Increasingly, insurance carriers are finding wildfires, such as those in California, are an opportunity to provide protection beyond what most people get through publicly funded fire fighting. Some insurers say they typically get new customers when homeowners see the special treatment received by neighbors during big fires. “The enrollment has taken off dramatically over the years as people have seen us save homes,” Paul Krump, a senior executive at Chubb, said of the insurer’s Wildfire Defense Services. …Tens of thousands of people benefit from the programs. …The private-sector activity calls to mind the early days of fire insurance in the U.S., in the 18th and 19th centuries before municipal fire services became common. Back then, metal-plaque “fire marks” were affixed to the front of insured buildings as a guide for insurers’ own fire brigades.
It’s also important to realize that armed private citizens are the ones who help maintain order following a disaster, as illustrated by this video of a great American (warning: some strong language).
I imagine that guy would get along very well with the folks in the image at the bottom of this column.
Last but not least, here’s some analysis for history buffs of what happened after the fire that leveled much of Chicago in the 1800s.
…does the current emphasis on top-down disaster relief favored in the US and beyond represent the best strategy? Emily Skarbek, a professor at Brown University, approached this question by studying one of the most famous catastrophes of the 19th century, the Chicago fire of 1871. …scholars and laypeople alike are convinced that there is no substitute for the resources and direction that centralized governments can provide in the wake of a disaster. …This maxim was apparently inconsistent with the Chicago fire, however, as the Midwestern city was reconstructed in a remarkably short period of time, and without the supervision of an overbearing central government. …in 1871 there was no analogue to the present-day, Federal Emergency Management Agency (FEMA), meaning that relief efforts had to be decentralized. Moreover, there was no institutionalized source of government financial aid…it was up to Chicago’s residents to develop solutions to the calamity that they faced. …The Chicago Relief and Aid Society was founded, and set about coordinating the funds and efforts, including sophisticated bylaws regarding who merited support, and at what level. …the society exhibited the flexibility and adaptability necessary for it to expand dramatically immediately after the fire…and to subsequently contract once the needs for its services fell. This latter feature distinguishes Chicago’s relief efforts from those of 21st century government agencies.

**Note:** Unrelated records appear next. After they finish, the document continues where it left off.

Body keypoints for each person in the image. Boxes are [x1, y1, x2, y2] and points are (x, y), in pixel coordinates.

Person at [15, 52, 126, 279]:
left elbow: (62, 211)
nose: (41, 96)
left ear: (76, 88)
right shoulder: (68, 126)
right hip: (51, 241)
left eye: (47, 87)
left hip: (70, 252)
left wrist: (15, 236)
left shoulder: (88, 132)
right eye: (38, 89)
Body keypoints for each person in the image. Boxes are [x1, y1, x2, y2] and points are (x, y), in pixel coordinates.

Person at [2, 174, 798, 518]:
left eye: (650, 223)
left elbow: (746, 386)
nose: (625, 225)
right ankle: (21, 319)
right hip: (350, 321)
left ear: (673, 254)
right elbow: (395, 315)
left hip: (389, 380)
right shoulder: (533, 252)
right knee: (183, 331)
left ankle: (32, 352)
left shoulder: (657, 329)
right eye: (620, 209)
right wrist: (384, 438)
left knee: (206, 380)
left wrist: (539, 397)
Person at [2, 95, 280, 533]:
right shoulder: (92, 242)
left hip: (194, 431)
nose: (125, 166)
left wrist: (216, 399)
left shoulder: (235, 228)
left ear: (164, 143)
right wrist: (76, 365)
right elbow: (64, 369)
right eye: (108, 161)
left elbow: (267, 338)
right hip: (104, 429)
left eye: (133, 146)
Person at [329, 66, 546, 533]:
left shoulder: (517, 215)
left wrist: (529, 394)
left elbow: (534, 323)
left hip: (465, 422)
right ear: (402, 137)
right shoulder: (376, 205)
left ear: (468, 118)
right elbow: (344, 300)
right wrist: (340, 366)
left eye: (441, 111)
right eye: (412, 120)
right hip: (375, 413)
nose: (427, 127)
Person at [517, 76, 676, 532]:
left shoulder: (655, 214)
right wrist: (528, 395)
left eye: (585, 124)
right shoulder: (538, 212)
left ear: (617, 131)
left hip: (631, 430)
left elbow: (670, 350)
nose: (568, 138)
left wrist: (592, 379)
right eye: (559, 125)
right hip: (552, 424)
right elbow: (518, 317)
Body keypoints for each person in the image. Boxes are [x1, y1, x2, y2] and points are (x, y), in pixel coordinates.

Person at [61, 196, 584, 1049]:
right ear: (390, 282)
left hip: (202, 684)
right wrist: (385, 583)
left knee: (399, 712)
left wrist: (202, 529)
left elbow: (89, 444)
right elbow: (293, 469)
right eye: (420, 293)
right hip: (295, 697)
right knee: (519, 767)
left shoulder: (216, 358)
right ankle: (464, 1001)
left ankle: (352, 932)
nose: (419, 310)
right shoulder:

Since I started with an image that summarizes the foolishness of government-subsidized risk, let’s end with another visual showing the impact of government.
Or, let’s apply the lesson more broadly.
Sadly, I predict that politicians will ignore these logical conclusions and immediately clamor after Hurricane Florence for another wasteful package of emergency spending, most of which will have nothing to do with saving lives and have everything to do with buying votes. Trump, being a big spender, will be cheering them on.
Which will then encourage more damage and risk more lives in the future. Lather, rinse, repeat.